Jean legt uit dat E85 meer zuurstofmoleculen bevat ten opzichte van normale benzine. “Wanneer je meer zuurstof hebt, kan je meer brandstof inspuiten. Dit zorgt ervoor dat je meer vermogen kunt maken. Hierbij hebben wij gemerkt dat de auto significant meer koppel maakt, waardoor wij tijdens de races de proeven sneller kunnen afleggen. Onze coureur heeft hierbij gemerkt dat hij een stuk sneller bij de topsnelheid van de Renault Clio (de rallycar van het HART) kan komen. Ook leuk om te weten is dat wij tijdens onze rally’s ook begroet worden door de verrassend aangename geur van bio-ethanol, wat bij de toeschouwers ook niet onopgemerkt blijft!”
Hoe hebben jullie dit onderzoek uitgevoerd en welke testen hebben jullie gedaan?
“Voordat wij begonnen met de transitie naar E85 hebben wij uitvoerig onderzoek gedaan naar de brandstof zelf en alles wat erbij komt kijken. Binnen ons HART-team hebben we veel studenten HAN Automotive die in de lessen al de enige basiskennis hebben opgedaan over diverse biobrandstoffen. Wij hebben een projectgroep samengesteld die volledig gefocust is op de transitie naar rijden op E85. Door de nieuwe kennis die we hebben opgedaan gingen we ook meer vragen stellen. Zo wilden we weten of ons brandstofsysteem het hoge alcoholpercentage van E85 aankan.

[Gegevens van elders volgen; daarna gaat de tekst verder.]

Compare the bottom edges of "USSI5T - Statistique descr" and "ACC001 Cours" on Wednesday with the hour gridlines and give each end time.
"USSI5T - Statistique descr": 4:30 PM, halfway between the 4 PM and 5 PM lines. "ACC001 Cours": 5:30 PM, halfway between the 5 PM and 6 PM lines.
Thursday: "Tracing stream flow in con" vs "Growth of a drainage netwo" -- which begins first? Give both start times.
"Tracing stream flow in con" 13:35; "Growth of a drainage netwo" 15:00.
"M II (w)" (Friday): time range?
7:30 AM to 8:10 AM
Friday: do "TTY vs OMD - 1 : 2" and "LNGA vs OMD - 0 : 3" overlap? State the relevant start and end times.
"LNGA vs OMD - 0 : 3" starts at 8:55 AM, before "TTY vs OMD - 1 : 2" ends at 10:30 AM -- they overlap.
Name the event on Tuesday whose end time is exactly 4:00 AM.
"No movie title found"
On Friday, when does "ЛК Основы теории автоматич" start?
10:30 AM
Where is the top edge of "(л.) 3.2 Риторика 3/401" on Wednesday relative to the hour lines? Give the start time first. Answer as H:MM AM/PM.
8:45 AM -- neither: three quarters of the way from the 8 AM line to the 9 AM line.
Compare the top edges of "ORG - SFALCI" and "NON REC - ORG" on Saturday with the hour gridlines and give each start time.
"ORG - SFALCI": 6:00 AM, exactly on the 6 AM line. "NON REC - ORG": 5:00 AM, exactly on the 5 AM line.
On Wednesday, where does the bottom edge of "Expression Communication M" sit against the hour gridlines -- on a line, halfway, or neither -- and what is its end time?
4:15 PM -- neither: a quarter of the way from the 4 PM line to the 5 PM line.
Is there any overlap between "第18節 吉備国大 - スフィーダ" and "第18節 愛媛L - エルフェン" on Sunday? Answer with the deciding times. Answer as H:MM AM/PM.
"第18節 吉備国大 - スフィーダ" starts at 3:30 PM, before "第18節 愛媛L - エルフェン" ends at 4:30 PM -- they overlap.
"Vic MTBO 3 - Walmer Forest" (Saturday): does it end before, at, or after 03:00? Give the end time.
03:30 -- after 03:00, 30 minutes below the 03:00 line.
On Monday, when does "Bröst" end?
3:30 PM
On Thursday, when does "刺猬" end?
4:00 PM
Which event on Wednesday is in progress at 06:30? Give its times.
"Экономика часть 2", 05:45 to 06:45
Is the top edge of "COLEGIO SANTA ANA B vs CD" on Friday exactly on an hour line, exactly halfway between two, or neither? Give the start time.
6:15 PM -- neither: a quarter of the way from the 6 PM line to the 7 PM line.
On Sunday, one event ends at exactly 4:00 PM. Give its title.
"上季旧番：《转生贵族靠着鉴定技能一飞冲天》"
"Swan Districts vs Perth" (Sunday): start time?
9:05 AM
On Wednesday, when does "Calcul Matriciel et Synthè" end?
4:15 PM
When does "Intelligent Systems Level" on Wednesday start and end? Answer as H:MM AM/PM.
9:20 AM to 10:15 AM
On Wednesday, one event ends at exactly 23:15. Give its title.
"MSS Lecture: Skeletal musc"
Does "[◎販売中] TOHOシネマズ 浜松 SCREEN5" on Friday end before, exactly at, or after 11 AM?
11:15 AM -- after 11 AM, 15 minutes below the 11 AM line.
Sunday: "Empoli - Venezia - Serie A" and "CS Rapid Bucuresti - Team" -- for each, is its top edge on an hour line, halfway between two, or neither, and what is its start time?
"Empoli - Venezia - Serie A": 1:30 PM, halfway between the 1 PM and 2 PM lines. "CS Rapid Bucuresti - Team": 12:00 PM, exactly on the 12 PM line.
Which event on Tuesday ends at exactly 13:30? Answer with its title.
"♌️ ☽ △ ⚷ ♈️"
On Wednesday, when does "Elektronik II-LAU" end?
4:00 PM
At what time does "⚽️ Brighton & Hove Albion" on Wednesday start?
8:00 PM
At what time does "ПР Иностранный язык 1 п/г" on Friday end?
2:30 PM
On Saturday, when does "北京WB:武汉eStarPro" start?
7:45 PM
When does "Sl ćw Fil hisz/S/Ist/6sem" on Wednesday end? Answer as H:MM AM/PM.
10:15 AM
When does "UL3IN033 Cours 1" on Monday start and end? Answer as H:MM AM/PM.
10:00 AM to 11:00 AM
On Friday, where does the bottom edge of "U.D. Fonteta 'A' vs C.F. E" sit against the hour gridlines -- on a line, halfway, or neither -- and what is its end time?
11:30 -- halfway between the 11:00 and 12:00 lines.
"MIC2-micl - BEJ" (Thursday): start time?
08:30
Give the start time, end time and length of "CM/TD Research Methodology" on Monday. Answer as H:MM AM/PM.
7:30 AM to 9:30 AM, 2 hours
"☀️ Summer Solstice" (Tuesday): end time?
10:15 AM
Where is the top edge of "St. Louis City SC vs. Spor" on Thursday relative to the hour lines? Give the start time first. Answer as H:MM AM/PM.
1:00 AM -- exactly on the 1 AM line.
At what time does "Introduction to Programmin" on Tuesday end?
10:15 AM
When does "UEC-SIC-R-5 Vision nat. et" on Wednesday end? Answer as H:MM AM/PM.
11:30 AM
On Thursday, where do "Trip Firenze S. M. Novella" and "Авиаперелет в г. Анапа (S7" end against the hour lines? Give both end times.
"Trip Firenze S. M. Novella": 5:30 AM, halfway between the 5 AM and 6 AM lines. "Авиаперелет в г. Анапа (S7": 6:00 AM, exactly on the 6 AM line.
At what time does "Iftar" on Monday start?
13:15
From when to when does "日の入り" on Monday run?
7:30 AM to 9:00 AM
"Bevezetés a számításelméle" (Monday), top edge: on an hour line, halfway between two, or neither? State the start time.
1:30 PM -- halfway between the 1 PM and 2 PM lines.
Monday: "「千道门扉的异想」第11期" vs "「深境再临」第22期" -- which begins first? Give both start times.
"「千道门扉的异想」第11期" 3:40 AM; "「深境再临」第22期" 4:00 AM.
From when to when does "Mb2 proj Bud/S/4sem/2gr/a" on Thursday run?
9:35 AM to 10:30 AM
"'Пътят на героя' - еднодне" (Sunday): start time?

Ook hebben we onderzocht of de koelere ontbrandingstemperatuur invloed heeft op de ontsteking en injectie.”
Om deze vragen goed te kunnen beantwoorden hebben de studenten van het HART tests uitgevoerd om waardevolle data te kunnen waarnemen. Jean: “Hierbij hebben wij bijvoorbeeld een gedeelte van ons brandstofsysteem in bio-ethanol gelegd om te kijken in hoeverre deze brandstof ons systeem aantast. Ons systeem blijkt resistent genoeg te zijn waardoor geen aanpassing nodig is.”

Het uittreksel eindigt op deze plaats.